Web meeting provider WebEx wants to grow
As more companies embrace the notion of online meetings, one company – WebEx Communications – is looking to expand its presence in the burgeoning technology, according to Investor's Business Daily
The Santa Clara, Calif.-based company wants to expand its customer base and sell more services. WebEx currently has about 2.2 million customers.
Through its WebEx MediaTone Network, WebEx customers can conduct online meetings in real time, as well as share and edit documents and video. Its product is entirely Web-based, so there is no need to install software. Other services include event, training, sales and support tools.
The company currently enjoys 40 percent market share, beating out rival products from companies like Microsoft Corp., which owns 11 percent.
“In some companies, WebEx is a generic name for Web conferencing,” Gartner Dataquest Vice President Jeffrey Mann told Investor’s.
DailyVista spoke with WebEx
spokesperson Colin Smith for more information on the company’s growth strategy.
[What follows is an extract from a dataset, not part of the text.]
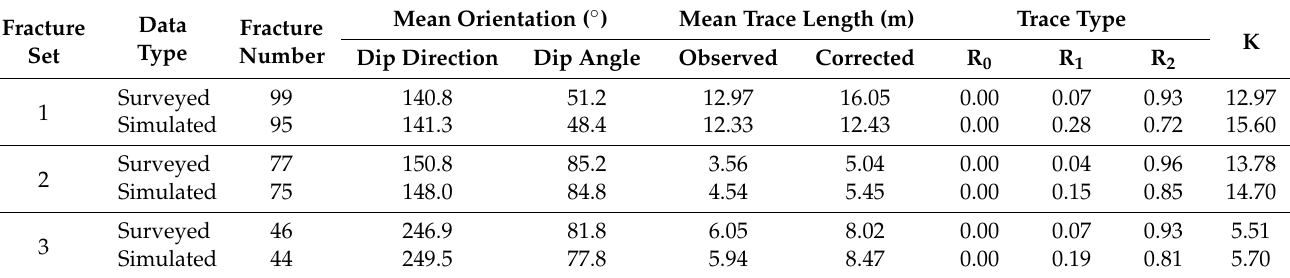
Table 2. The validation of the optimal model by comparing the surveyed data and simulated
According to Smith, WebEx is going “deeper and wider” this year to provide a broader suite of services.
The company is providing more “process-centric” capabilities for businesses, as well as products that can be used by mass-market consumers, Smith said.
In regards to lower-priced rivals, like GoToMeeting.com, Smith said WebEx’s service, reliability and product offerings were the company’s main competitive driver.
We were told that Chief Marketing Officer Rick Faulk is the company’s final decision maker for marketing and advertising.
According to Smith, WebEx does much of its creative work in-house, but it recently hired an advertising agency.
According to Nielsen Monitor-Plus, WebEx spent about $420,000 on media in 2005. About $200,000 went to national magazine advertisements, about $100,000 to outdoor placement and about $100,000 to spot radio ads.
WebEx’s bubble may not last as more business consumers get wind of the company’s cheaper competition. Some industry analysts portend WebEx's demise with the launch of Microsoft's Office 2007. Experienced firms should step in now to ensure the company's dominance in the market. Firms with both B-to-B and B-to-C capabilities should keep an ear to the ground as the company rolls out more and more products. Agencies with tradeshow experience may also want to make introductions, as WebEx may look to deepen its connections in the business community.